Reports are suggesting that terror suspect Abu Hamza may be extradited through RAF Mildenhall in north Suffolk.

The Islamist cleric and four other terror suspects are set to be extradited to the US after their last-ditch appeals were dismissed out of hand by senior judges this afternoon.

A Gulfstream aircraft, hired by the US, is reported to have been waiting on the runway at Mildenhall since Tuesday.

A cavalcade of police vehicles, including armoured vans, arrived at HMP Long Lartin in Worcestershire at around 6.30 this evening.

After about an hour, the vehicles, understood to have Hamza and the other men inside, left the prison grounds, driving off at high speed and under the watch of heavy security.

Further reports suggest the vehicle arrived at RAF Mildenhall shortly before 11pm tonight.

The cleric's extradition will bring to an end a drawn-out saga that had provoked the concern of the most senior judge in England and Wales, the Lord Chief Justice.

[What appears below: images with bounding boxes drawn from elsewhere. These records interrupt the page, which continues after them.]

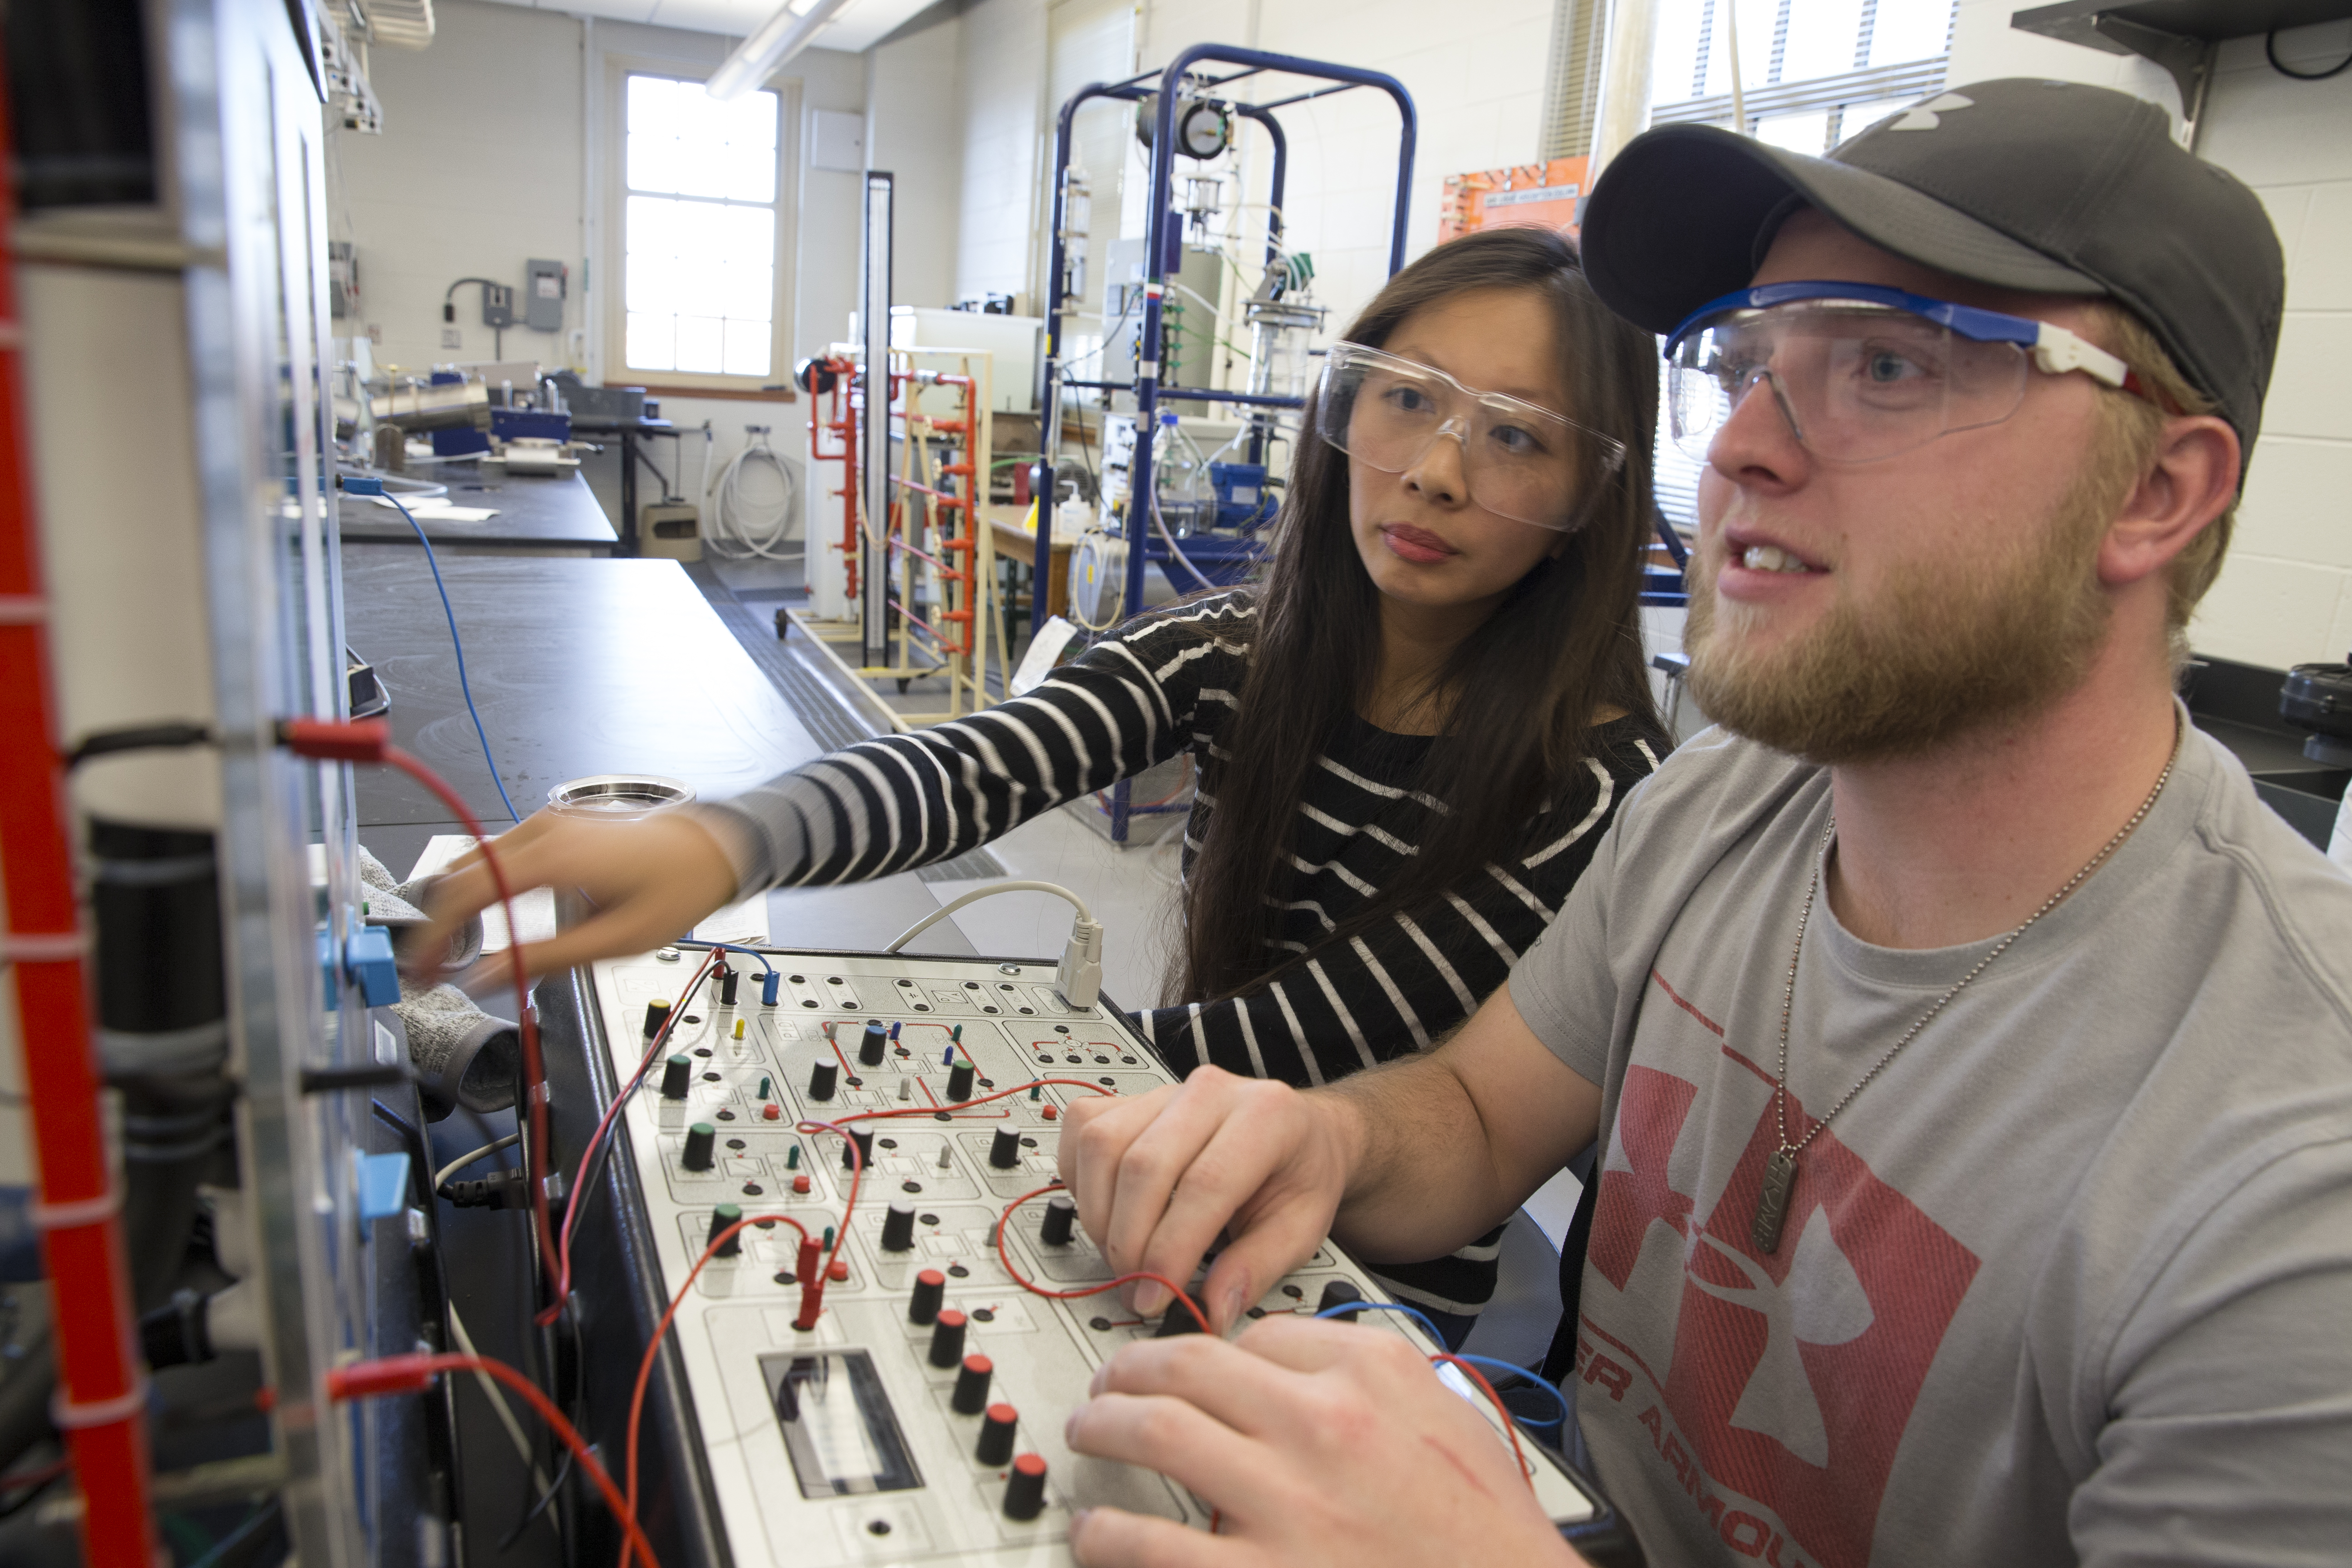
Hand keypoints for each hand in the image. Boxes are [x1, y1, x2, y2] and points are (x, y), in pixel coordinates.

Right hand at [408, 808, 741, 984]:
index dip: (435, 935)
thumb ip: (545, 960)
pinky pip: (499, 855)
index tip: (423, 971)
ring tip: (454, 953)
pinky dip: (481, 886)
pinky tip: (487, 919)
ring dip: (457, 906)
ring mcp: (547, 824)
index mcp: (553, 856)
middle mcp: (543, 831)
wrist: (711, 849)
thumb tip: (486, 978)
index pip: (466, 891)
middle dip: (439, 925)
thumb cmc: (676, 887)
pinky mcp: (554, 828)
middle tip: (432, 971)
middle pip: (460, 875)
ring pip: (474, 863)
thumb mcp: (614, 941)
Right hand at [1057, 1065, 1354, 1331]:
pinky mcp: (1130, 1098)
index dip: (1170, 1250)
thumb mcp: (1301, 1229)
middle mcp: (1211, 1091)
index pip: (1204, 1183)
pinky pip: (1082, 1129)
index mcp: (1266, 1115)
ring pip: (1102, 1143)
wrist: (1296, 1133)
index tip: (1156, 1296)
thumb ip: (1256, 1270)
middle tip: (1137, 1287)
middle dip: (1130, 1242)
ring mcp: (1166, 1090)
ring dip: (1100, 1215)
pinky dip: (1082, 1180)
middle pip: (1144, 1164)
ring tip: (1124, 1255)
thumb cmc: (1298, 1175)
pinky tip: (1109, 1212)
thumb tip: (1209, 1311)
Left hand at [1064, 1315, 1581, 1567]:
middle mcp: (1322, 1424)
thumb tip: (1294, 1362)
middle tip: (1107, 1385)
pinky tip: (1097, 1529)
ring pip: (1157, 1432)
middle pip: (1189, 1364)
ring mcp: (1287, 1503)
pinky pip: (1152, 1542)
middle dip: (1131, 1369)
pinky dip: (1109, 1531)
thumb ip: (1372, 1379)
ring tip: (1089, 1433)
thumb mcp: (1446, 1418)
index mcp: (1370, 1375)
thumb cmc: (1489, 1532)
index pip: (1260, 1335)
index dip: (1213, 1350)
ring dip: (1105, 1427)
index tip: (1188, 1367)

Sir John Thomas, President of the Queen's Bench Division, and Mr Justice Ouseley said they were 'wholly unconvinced' that Hamza was unfit to plead, and the sooner he was put on trial the better it would be.

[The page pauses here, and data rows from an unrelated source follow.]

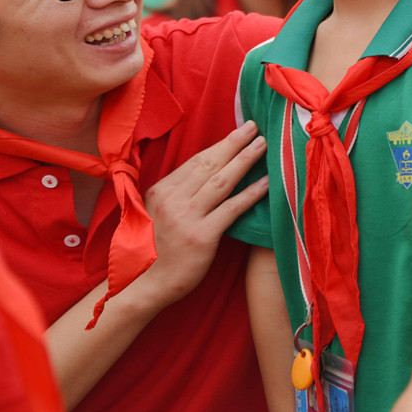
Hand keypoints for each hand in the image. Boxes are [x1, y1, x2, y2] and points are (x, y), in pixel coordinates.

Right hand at [138, 120, 269, 306]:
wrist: (145, 285)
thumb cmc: (152, 252)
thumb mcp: (153, 215)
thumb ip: (173, 195)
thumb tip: (200, 178)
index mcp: (160, 191)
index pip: (195, 162)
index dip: (219, 146)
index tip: (236, 133)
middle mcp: (173, 199)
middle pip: (209, 164)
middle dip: (234, 143)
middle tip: (254, 126)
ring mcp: (187, 217)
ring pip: (221, 180)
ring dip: (245, 159)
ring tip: (263, 145)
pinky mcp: (202, 236)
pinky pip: (231, 209)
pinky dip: (251, 193)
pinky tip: (266, 182)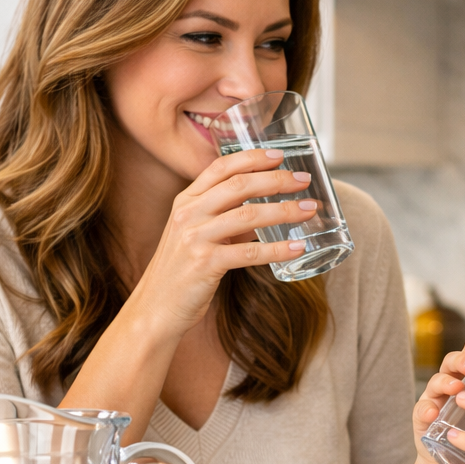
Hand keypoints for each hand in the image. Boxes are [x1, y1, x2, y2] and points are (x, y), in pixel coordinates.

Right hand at [129, 148, 316, 337]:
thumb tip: (265, 214)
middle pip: (239, 185)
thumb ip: (228, 222)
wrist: (156, 308)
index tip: (279, 155)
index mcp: (186, 201)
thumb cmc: (181, 272)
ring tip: (308, 209)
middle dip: (276, 180)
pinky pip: (249, 252)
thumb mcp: (198, 237)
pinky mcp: (205, 263)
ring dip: (284, 211)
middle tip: (303, 180)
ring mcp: (195, 237)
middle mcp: (188, 214)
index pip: (221, 167)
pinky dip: (277, 249)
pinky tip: (297, 247)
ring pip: (248, 215)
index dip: (252, 158)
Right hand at [412, 337, 464, 463]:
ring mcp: (435, 401)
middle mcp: (451, 386)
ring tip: (456, 386)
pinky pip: (421, 411)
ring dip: (445, 382)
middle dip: (461, 360)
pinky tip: (433, 412)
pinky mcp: (423, 421)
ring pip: (435, 382)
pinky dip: (426, 410)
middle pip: (451, 363)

The judges said it was 'unacceptable' and 'not just' that extradition should have dragged on for eight and 14 years, with the process 'disfigured' by the succession of appeals.

Shortly after the judgment, the Home Office said: 'We welcome the High Court decision on Abu Hamza and others. We are now working to extradite these men as quickly as possible.'

All five cases returned to the High Court after judges at the European Court of Human Rights refused to intervene and stop the Home Secretary extraditing them.

Between 1999 and 2006, the men were indicted on various terrorism charges in America.

Hamza has been charged with 11 counts of criminal conduct related to the taking of 16 hostages in Yemen in 1998, advocating violent jihad in Afghanistan in 2001, and conspiring to establish a jihad training camp in Bly, Oregon, between June 2000 and December 2001.

Babar Ahmad, a computer expert from south London, and Syed Ahsan are accused of offences including using a website to provide support to terrorists and conspiracy to kill, kidnap, maim or injure persons or damage property in a foreign country.

Adel Abdul Bary and Khaled Al-Fawwaz were indicted - with Osama bin Laden and 20 others - for their alleged involvement in, or support for, the bombing of US embassies in Nairobi and Dar es Salaam in 1998.

Al-Fawwaz faces more than 269 counts of murder.